[Given passage]:

Joško Gvardiol: RB Leipzig’s sensational Croatian centre-back – scout report
The role of a centre-back has gradually evolved over recent years. From only being the rock at the heart of the defence who would put out fires and deal with any threats, a centre-back is now fundamental to his team’s general build-up play and sustaining of attacks. Joško Gvardiol, RB Leipzig’s 20-year-old left-footed Croatian centre-half, has burst onto the scene during his first season in the Bundesliga. He has quickly become renowned for his outstanding quality on the ball.
While at Dinamo Zagreb during the 2020/21 season, it was announced that Gvardiol, 18 at the time, had signed for RB Leipzig for €16 million but would continue the season on loan in Zagreb. The fee was the highest ever for a Croatian teenager the third-highest ever paid for a Croatian defender, only behind Dejan Lovren and Duje Ćaleta-Car.

[Items listed in a dataset]
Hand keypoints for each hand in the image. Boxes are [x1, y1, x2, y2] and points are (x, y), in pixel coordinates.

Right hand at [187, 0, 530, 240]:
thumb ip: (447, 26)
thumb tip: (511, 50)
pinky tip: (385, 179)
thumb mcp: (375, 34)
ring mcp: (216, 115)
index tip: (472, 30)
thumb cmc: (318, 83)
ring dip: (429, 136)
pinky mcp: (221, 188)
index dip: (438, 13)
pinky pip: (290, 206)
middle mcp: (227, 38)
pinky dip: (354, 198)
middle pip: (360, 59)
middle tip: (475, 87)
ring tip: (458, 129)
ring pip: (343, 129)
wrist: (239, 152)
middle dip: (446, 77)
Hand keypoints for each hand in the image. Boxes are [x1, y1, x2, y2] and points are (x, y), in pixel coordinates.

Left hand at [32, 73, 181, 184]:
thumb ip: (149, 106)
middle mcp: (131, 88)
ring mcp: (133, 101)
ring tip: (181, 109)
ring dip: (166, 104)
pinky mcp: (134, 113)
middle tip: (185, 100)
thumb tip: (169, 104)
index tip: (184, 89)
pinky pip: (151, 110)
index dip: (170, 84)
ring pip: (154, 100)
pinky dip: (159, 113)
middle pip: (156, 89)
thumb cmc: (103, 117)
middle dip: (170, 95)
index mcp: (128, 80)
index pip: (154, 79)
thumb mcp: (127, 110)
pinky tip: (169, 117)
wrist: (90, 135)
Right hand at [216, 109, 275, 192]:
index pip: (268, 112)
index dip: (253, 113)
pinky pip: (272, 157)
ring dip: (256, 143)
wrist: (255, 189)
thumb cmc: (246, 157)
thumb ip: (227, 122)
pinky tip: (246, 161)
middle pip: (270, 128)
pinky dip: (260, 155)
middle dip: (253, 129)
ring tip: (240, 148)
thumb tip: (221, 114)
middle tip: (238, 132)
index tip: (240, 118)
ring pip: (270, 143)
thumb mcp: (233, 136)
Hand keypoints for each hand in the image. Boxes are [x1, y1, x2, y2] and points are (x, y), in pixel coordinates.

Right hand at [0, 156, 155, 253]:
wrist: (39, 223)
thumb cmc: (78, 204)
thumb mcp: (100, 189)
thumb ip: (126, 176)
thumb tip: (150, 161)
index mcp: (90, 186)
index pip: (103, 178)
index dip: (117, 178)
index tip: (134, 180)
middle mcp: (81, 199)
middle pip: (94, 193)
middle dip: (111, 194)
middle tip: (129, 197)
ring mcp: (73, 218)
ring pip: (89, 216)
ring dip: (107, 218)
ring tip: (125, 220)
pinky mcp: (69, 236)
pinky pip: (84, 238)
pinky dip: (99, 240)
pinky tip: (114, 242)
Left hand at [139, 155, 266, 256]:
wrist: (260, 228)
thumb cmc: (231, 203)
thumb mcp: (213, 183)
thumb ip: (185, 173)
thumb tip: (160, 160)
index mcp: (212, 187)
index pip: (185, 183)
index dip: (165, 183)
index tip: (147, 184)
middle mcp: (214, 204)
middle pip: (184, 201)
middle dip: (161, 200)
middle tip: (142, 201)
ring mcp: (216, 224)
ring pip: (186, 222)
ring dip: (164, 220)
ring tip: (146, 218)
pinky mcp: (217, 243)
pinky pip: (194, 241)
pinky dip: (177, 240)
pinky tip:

[Problem statement]: Quote the scout report on Joško Gvardiol from "While at Dinamo" up to and including "and Duje Ćaleta-Car.". The listing is separate material, unrelated to the scout report.

[Answer below]:
While at Dinamo Zagreb during the 2020/21 season, it was announced that Gvardiol, 18 at the time, had signed for RB Leipzig for €16 million but would continue the season on loan in Zagreb. The fee was the highest ever for a Croatian teenager the third-highest ever paid for a Croatian defender, only behind Dejan Lovren and Duje Ćaleta-Car.